With growing numbers of tourists visiting their forested region, the Tatar community has applied for a 5.5 million zloty ($1.77 million) subsidy from Warsaw and Brussels to build a cultural and religious center.
“I hope we will get this center and I will be able to dedicate myself fully to my spiritual obligations,” said Janusz Aleksandrowicz, the imam of Poland’s oldest mosque in the tiny village of Kruszyniany.
“The handful of Muslims here cannot support their imam as is the case for Catholic priests, so my day job is working in a bank,” he told Reuters after leading some 80 Muslims in prayers marking the end of Ramadan.
“I want our children to learn Arabic, to read the Koran, to rebuild this lost spiritual quality in the future generations.”
The mosque hosts prayers about 10 times a year. The nearby sister village of Bohoniki also has a mosque.
Saudi Arabia has recently started sponsoring pilgrimages to Mecca for up to 30 local people annually. The mosque has a new sound system and the imam sometimes gives the call to prayer.

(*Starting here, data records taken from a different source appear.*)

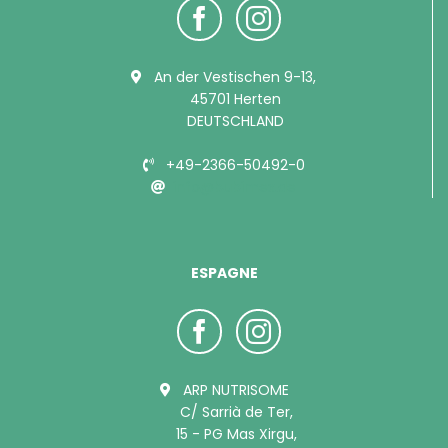
An der Vestischen 9-13,
45701 Herten
DEUTSCHLAND
+49-2366-50492-0
info@bubimex.de
ESPAGNE
ARP NUTRISOME
C/ Sarrià de Ter,
15 - PG Mas Xirgu,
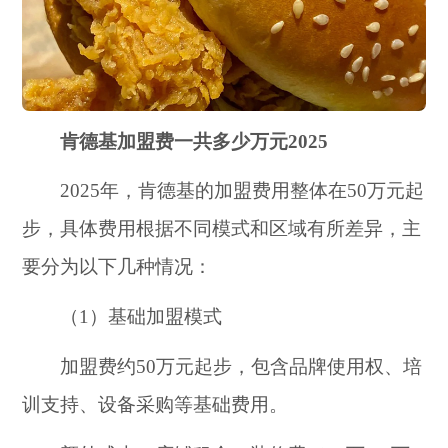
肯德基加盟费一共多少万元2025
2025年，肯德基的加盟费用整体在50万元起
步，具体费用根据不同模式和区域有所差异，主
要分为以下几种情况：
（1）基础加盟模式
加盟费约50万元起步，包含品牌使用权、培
训支持、设备采购等基础费用。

Polish Tatars have also built ties with ethnic kin from Russia’s Tatarstan and Bashkiria regions as well as Belarus, Ukraine and Lithuania, organizing a cultural festival and setting up a traditional dance group, among others.
The Tatars are a rare ethnic and religious minority in homogenous, overwhelmingly Roman Catholic modern Poland following the eradication of the country’s large Jewish population and other minorities by the Nazis during World War Two.
The Tatars’ warrior ancestors settled in the Polish-Lithuanian commonwealth from the 14th to the 17th centuries, helping to protect its eastern borders and being rewarded with land.
Their numbers have been whittled down by the many tragedies to hit Poland in the 20th century, including war and decades of communist rule. Poverty and border changes which forced many Polish Tatars to become Soviet citizens also played their roles.
“There is so little left of our culture that we would not have made it until now without Islam,” said Dzenneta Bogdanowicz, who runs a restaurant serving typical Tatar food across the street from the mosque.
“I reach hearts here through the stomach. We don’t only serve food in here, we talk to our guests, tell them who we are, explain that our religion, Islam, brings peace,” she said, her light blue eyes and blond hair a relatively rare sight among the darker, sometimes oriental features that predominate here.
The Tatars are well integrated into Polish life and have good relations with their Catholic neighbors.
“Everyone respects each others customs. It’s obvious that during Christian holidays I will not be working on my farm, disturbing my neighbors,” said Dzemil Gebicki, who is a guide at the 18th century mosque.
The region was often called ‘three-days-off’, said Aleksandrowicz, as citizens would mark in succession the holy days of Muslims, Jews and Christians — Friday, Saturday and Sunday respectively.
“I am an ardent Catholic, but the Tatars are decent people. We also have Orthodox Christians here, you know, and we are all fine with each other, we never had any problems,” said Wladyslawa Arciuch, a resident of the village for 58 years.
With Poland’s accession to the European Union in 2004, strong economic growth and an increase in domestic tourism, some Tatars are now moving back to their ancestral lands.
“Everybody who could escape used to do so several years ago. Now, the trend is reversing, Tatars are coming back. You cannot find a free piece of land here to buy anymore,” said Gebicki.